IMO 1968 SL 8
Given an oriented line … and a fixed point … on it, consider all trapezoids … one of whose bases … lies on …, in the…
IMO 1968 SL 8
Origin: ROM
Problem
Given an oriented line $\Delta$ and a fixed point $A$ on it, consider all trapezoids $ABCD$ one of whose bases $AB$ lies on $\Delta$, in the positive direction. Let $E, F$ be the midpoints of $AB$ and $CD$ respectively. Find the loci of vertices $B, C, D$ of trapezoids that satisfy the following:
(i) $|AB| \leq a$ ($a$ fixed);
(ii) $|EF| = l$ ($l$ fixed);
(iii) the sum of squares of the nonparallel sides of the trapezoid is constant.

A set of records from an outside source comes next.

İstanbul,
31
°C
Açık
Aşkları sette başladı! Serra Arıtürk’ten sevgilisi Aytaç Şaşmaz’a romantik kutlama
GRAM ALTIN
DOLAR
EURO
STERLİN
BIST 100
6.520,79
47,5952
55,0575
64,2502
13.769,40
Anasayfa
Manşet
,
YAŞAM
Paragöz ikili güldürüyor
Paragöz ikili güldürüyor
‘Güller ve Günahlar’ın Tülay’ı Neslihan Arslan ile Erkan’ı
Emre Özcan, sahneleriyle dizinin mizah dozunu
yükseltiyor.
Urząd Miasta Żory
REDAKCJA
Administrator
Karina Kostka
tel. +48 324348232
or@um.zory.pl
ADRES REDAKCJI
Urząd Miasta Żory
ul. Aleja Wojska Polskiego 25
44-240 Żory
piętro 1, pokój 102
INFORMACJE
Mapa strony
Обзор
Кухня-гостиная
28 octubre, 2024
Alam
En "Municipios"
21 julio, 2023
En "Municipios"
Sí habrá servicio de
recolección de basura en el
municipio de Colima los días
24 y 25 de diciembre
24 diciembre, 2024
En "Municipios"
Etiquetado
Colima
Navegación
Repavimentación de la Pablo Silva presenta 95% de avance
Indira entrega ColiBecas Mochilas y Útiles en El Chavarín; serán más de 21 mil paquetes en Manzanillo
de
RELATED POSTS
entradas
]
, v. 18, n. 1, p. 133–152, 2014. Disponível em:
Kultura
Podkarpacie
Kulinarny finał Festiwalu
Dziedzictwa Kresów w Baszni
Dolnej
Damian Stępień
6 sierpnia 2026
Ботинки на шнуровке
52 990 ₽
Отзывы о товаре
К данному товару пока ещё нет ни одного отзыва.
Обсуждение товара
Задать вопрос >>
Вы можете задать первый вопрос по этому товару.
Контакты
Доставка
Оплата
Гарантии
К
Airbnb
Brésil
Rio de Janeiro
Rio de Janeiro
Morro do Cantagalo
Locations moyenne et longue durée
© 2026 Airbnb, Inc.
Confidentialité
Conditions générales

Remark. The constants are chosen so that such trapezoids exist.
Solution
Let $G$ be the point such that $BCDG$ is a parallelogram and let $H$ be the midpoint of $AG$. Obviously $HEFD$ is also a parallelogram, and thus $DH = EF = l$. If $AD^2 + BC^2 = m^2$ is fixed, then from the Stewart theorem we have
$$DH^2 = \frac{2DA^2 + 2DG^2 - AG^2}{4} = \frac{2m^2 - AG^2}{4},$$
which is fixed.
Thus $G$ and $H$ are fixed points, and from here the locus of $D$ is a circle with center $H$ and radius $l$. The locus of $B$ is the segment $(GI]$, where $I \in \Delta$ is a point in the positive direction such that $AI = a$. Finally, the locus of $C$ is a region of the plane consisting of a rectangle sandwiched between two semicircles of radius $l$ centered at points $H$ and $H'$, where $H'$ is a point such that $\overrightarrow{IH'} = \overrightarrow{GH}$.